Before SumAll got involved, CAMBA, which focuses its efforts in Brooklyn, would manually go through the list of roughly 5,000 new eviction cases in Kings County Housing Court each month and then send letters about its services to those in the areas they serve -- about 400 a month. With SumAll's help and some targeting techniques borrowed from data-driven marketing, CAMBA was able to narrow the list considerably.
First, it geo-coded all the cases to determine which were in neighborhoods CAMBA served. Then it went "wide" with its data, pulling in data from different data sets that indicated a family was "at risk" -- past experience with the shelter system, past experience with the foster care system, education level, employment status and age.
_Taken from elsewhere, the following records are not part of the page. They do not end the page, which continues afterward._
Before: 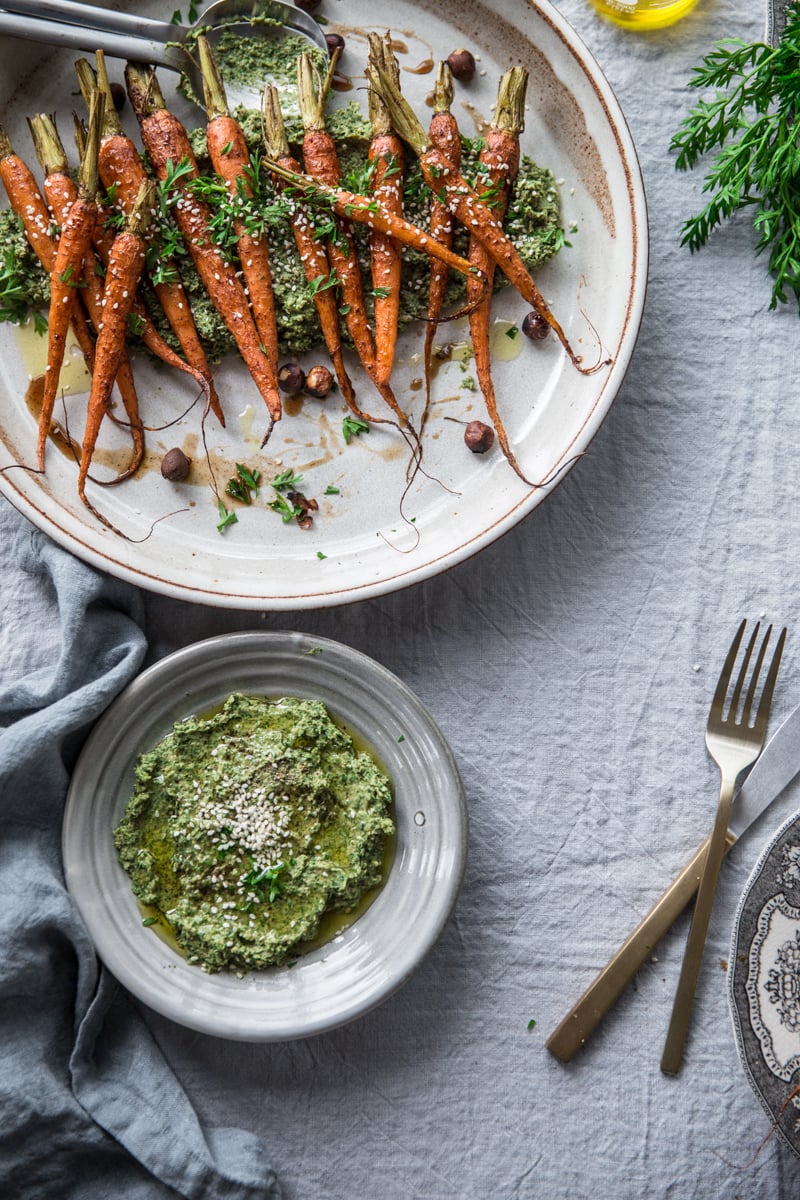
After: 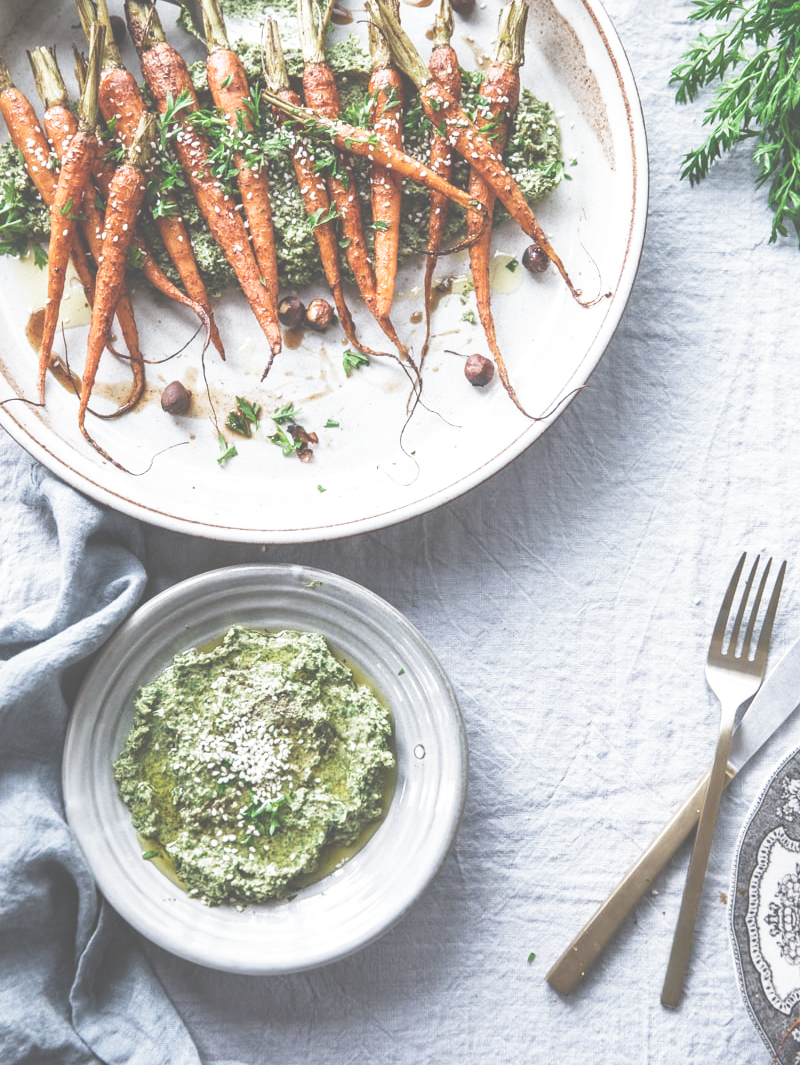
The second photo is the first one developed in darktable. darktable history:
white balance: red 0.974, blue 1.044
contrast brightness saturation: saturation -0.05
exposure: black level correction -0.062, exposure -0.05 EV, compensate highlight preservation false
tone equalizer: -8 EV 0.06 EV, smoothing diameter 25%, edges refinement/feathering 10, preserve details guided filter
crop and rotate: top 5.609%, bottom 5.609%
filmic rgb: middle gray luminance 10%, black relative exposure -8.61 EV, white relative exposure 3.3 EV, threshold 6 EV, target black luminance 0%, hardness 5.2, latitude 44.69%, contrast 1.302, highlights saturation mix 5%, shadows ↔ highlights balance 24.64%, add noise in highlights 0, preserve chrominance no, color science v3 (2019), use custom middle-gray values true, iterations of high-quality reconstruction 0, contrast in highlights soft, enable highlight reconstruction true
By correlating these disparate data sets, SumAll was able to help CAMBA identify the 30 to 50 most at risk cases. CAMBA, in turn, was then able to leverage its resources more efficiently to help those families.
The end result was that CAMBA was able to provide 50 percent more families in the pilot neighborhood with eviction prevention services.
"It really is the power of wide data, of seeing correlations in spots that have never been connected before," Atkinson says.
In fact, Atkinson says, focusing on big data rather than wide data can actually make it harder for you to leverage your data. The drive to collect all the data you generate can become a big inhibitor to using it.
"There's a lot of inherent problems in the endless collection of big data," he says. "People build their reservoirs so deep that they're incapable of asking questions about it. Most of our partners have tons of data, but they haven't leveraged it because it's become too big a problem."
CIOs can find themselves in a such a situation because they tend to be technology-oriented, Atkinson says. They want to build a data infrastructure that will allow the business to ask any question it can conceive and get an answer. But this "boil the ocean" approach is ponderous at best, and in the meantime executives like the CMO are going around the CIO to access the tools they need.
"It's the role of the CIO to not only be a technologist, but to be an active driver of using data to improve the business," Atkinson says. "How can we make the data live for our customers"
"CMOs are facing frustration in getting things done," he adds. "Every other tool now is a technology tool for marketers. The sales architecture of the tech space is now going after CMOs directly because the CIOs are missing it."
The answer, he says, is not to think of big data at all. Instead, think in terms of business problems. Start with the narrowest problem set you can think of and determine how you can leverage data to make things better. Then iterate.
"What is one simple question that we can be really response to," he asks. "Knowing when a customer is going to churn Build an infrastructure for that. Build a pipeline for the data and plan the data flow through your organization. Condition your organization to do that again and again."